1 While both Neblett and Mahaffey signed the filings and in turn violated Rule 11, the analysis refers to Neblett who, as lead counsel, is “responsible to the court and the other parties for the conduct of the action.” Local Rule 1.01(d)(9). A. Service of Process Objection In the motion to dismiss, Neblett “disputes that process was sufficiently

served” on Small but does not say why, reference the proof of service, or provide any affidavit or evidence as required. MTD at 17. The Insurers argue that this objection is frivolous and sanctionable. Mot. at 8. Although frivolous in itself, Neblett’s later behavior escalates to the level of warranting sanctions.

Specifically, in his response, Neblett effectively admits that he did not consult with his client before alleging improper service in the motion to dismiss and thus had no reasonable basis to do so; continues to challenge service with no reasonable basis; and provides borderline misleading information to the

Court. Some background clarifies. The Insurers filed this complaint on February 20, 2025. Compl. In March, Neblett spoke with the Insurers’ counsel, who confirmed that they had not yet served Small. Resp. at 9. On April 1, the

Insurers served Small and filed proof on the docket. (Doc. 9). According to Neblett, he contacted his client Small at some point (it is not clear when) about the issue, “but has not yet received a response.” Resp. at 9. Despite this, Neblett entered an appearance objecting to service of the complaint and objected to

service again in the motion to dismiss. Notice (Doc. 11) at 1; MTD at 17. After the Insurers moved for sanctions, Neblett—still without speaking to his client on the issue—continued to object to service, all without mentioning that proof of service was filed on the docket.2 Resp. at 9.

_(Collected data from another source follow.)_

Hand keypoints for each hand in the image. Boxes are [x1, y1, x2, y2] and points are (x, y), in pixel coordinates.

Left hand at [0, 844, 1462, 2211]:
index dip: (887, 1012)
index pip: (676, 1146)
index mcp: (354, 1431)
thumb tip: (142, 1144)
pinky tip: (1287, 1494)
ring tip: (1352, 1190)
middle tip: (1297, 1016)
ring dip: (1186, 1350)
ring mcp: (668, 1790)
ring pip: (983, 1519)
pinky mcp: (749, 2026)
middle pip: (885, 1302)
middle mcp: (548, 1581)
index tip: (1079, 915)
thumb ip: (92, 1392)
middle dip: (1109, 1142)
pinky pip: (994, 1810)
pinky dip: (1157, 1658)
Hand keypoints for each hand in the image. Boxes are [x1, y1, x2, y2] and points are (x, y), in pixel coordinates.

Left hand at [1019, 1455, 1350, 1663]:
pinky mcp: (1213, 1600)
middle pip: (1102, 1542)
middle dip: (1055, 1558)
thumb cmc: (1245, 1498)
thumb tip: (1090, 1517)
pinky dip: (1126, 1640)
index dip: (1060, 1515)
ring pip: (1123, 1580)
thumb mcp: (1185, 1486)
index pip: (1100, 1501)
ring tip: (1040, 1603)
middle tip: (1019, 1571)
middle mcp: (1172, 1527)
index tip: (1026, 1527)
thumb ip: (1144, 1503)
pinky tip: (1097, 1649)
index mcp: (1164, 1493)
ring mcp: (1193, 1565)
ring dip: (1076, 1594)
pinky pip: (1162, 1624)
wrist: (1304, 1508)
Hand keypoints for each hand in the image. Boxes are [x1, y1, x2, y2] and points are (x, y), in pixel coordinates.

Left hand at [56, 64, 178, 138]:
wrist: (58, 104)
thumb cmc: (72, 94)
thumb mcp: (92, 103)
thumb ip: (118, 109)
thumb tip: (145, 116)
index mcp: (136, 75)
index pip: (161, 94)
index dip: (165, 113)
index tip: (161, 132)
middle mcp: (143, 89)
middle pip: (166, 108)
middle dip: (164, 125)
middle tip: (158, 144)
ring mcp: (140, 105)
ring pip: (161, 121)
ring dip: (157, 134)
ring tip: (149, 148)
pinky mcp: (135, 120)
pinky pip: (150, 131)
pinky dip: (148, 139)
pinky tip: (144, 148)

This behavior is ground for sanctions under the prongs that ban affirmative falsehoods and unwarranted denials of facts. See FED. R. CIV. P. 11(b)(3), (b)(4), (c). Given that proof of service was filed and Neblett has never represented to the Court that his client told him a reason to suspect that

service was invalid, Neblett cannot reasonably believe that he had, or has, a basis for contesting service.